Print all the data below exactly, without images.

• DATA BLOCK:
*** Begin section ***

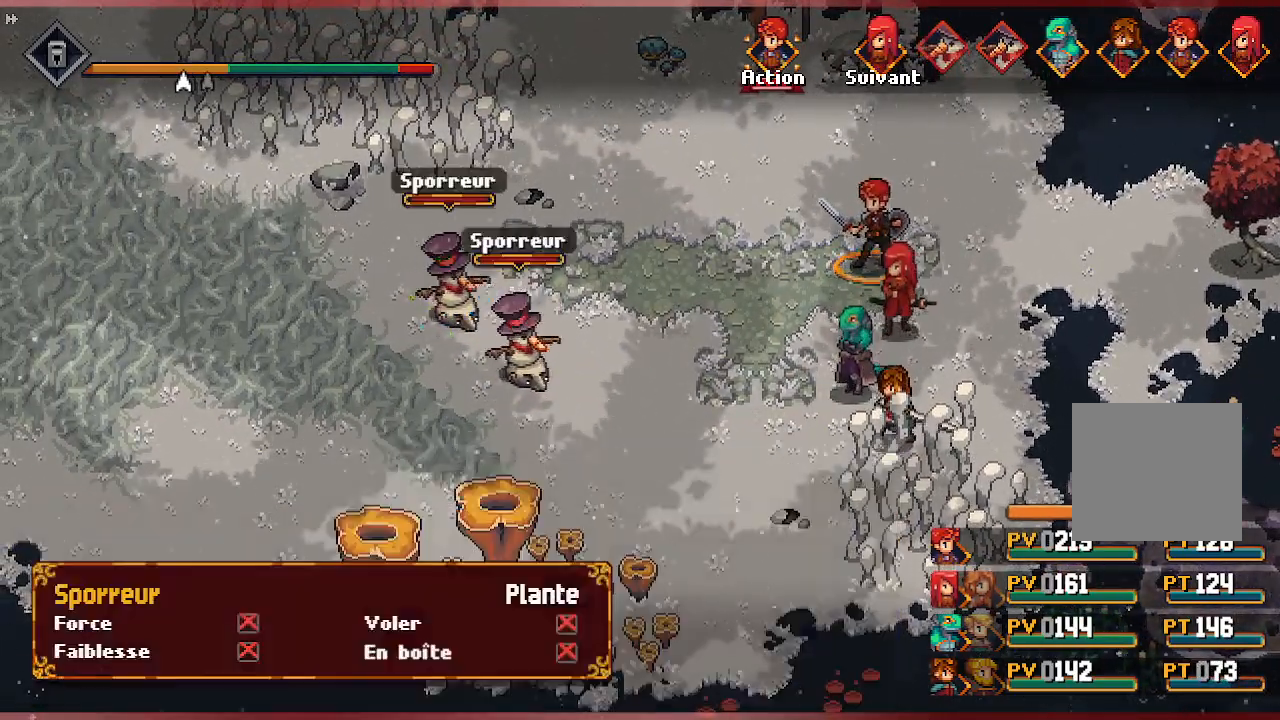
{"buttons": [], "left_stick": "center", "right_stick": "center", "events": [[33, "A", "up"]]}
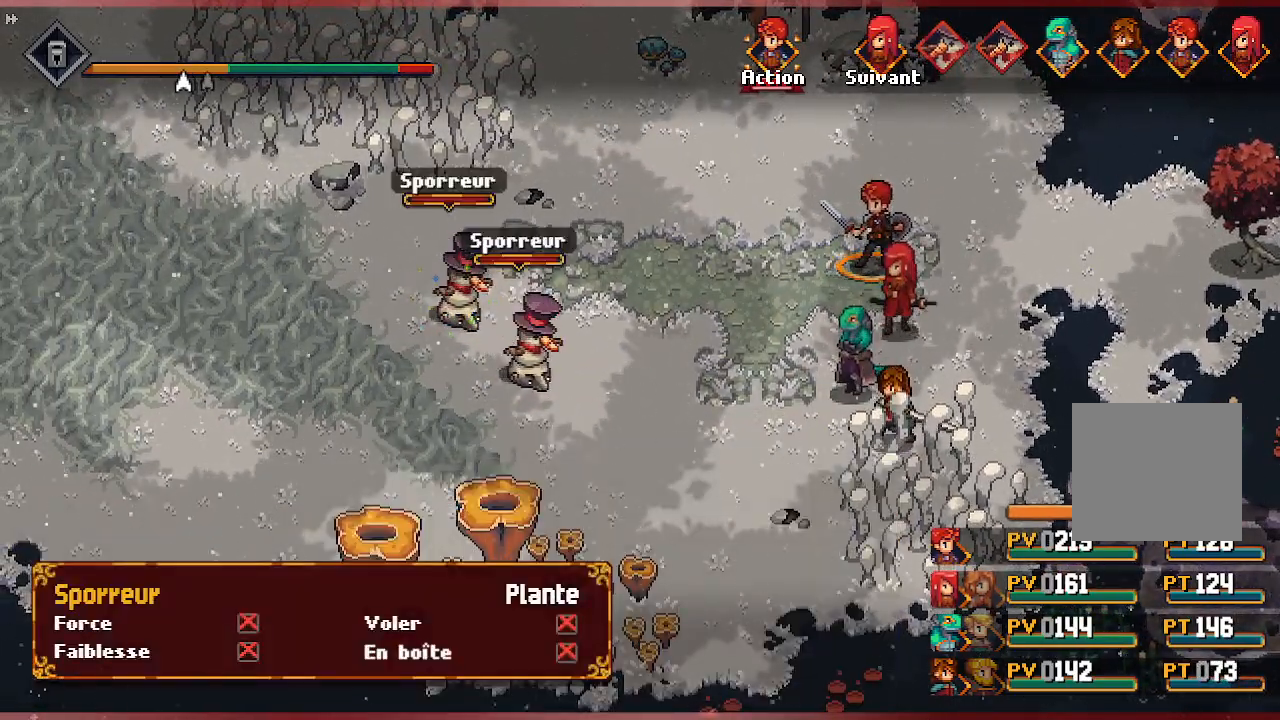
{"buttons": [], "left_stick": "center", "right_stick": "center", "events": []}
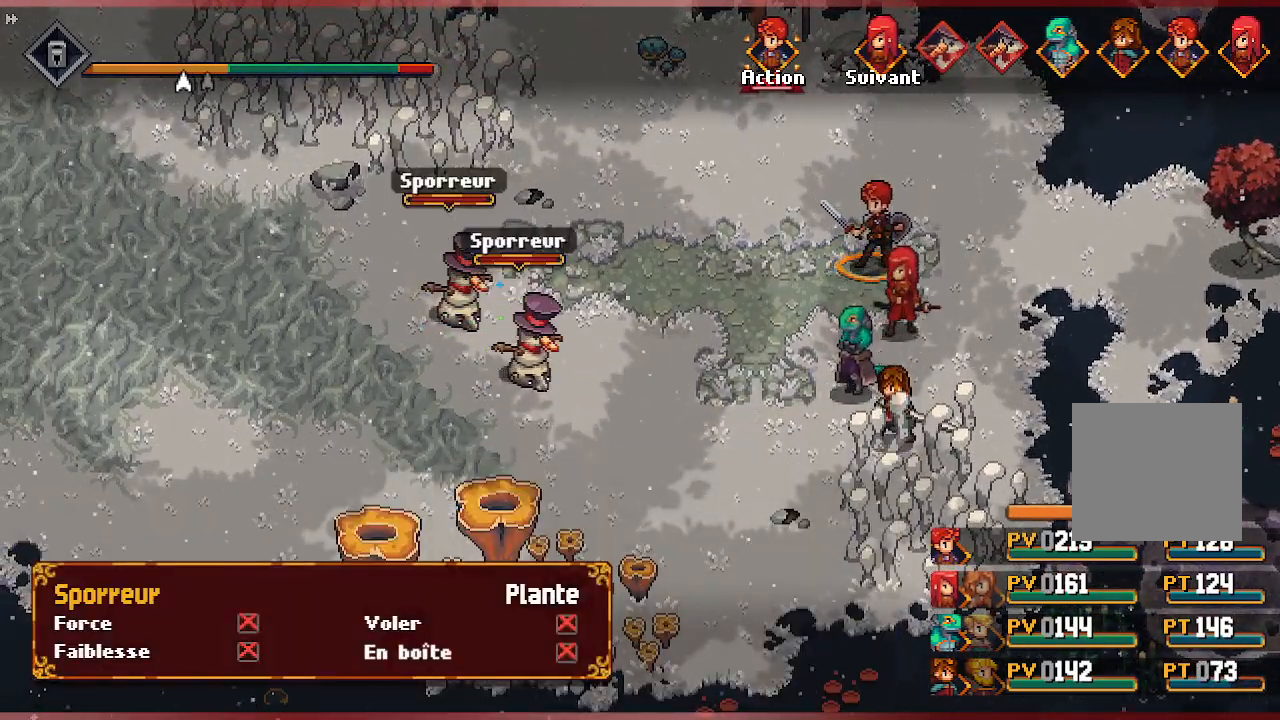
{"buttons": [], "left_stick": "center", "right_stick": "center", "events": []}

*** End section ***

• ANSWER TO THE EXERCISE:
{"buttons": [], "left_stick": "center", "right_stick": "center", "events": [[33, "A", "up"]]}
{"buttons": [], "left_stick": "center", "right_stick": "center", "events": []}
{"buttons": [], "left_stick": "center", "right_stick": "center", "events": []}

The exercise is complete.